At Rest - At Work:
A Video Study of Eighteenth-Century Undress
The boundaries between rest and work have become blurred over the last year. For many, work spaces have moved into the home, encroaching onto the living room, the kitchen, the bedroom. At the same time clothing for work and rest has collided too. A nice top and some lipstick might be accompanied by pyjama bottoms and fuzzy socks in a time of the Zoom head and shoulders shot. For some, this has clarified and then broken the boundaries and rules that guide how we dress when at work and at rest. Like lounge wear today, the category of undress in the eighteenth-century was governed by boundaries. But these boundaries were not fixed or consistently respected. They could be garments both for rest and for work, for the privacy of the home and the publicity of the marketplace. Undress, materialised here by a quilted waistcoat, held within it a spectrum of meanings, meanings that shifted depending on the social class of the wearer, the philosophies of the observer, and even the time of day.
My research as an academic and practitioner explores the materially lived realities of dress in the past. While I use the traditional archival and object-based methods of the historian, I have also found rich veins of knowledge to be found in experimental embodied practices by making and wearing historical clothing.
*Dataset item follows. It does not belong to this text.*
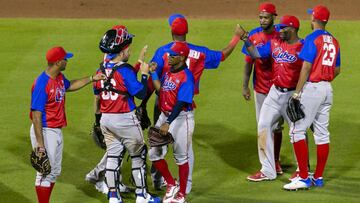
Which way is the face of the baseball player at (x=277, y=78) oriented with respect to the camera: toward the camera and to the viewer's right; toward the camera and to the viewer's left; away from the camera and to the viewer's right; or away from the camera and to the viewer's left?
toward the camera and to the viewer's left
These practices reveal haptic understandings of the dressed body, showing up the wrinkles of historical clothing that get smoothed out in the static perfection of museum displays of original pieces.
This video, available in a timelapsed short version and an edited real time version, illustrates the process of dressing in the eighteenth-century using both stays and a quilted waistcoat as the structural under layer. By placing each side-by-side, it is easy to see the differences in both putting on and wearing these two garments, how they affect the body differently, and the effect it has on the clothes worn above them.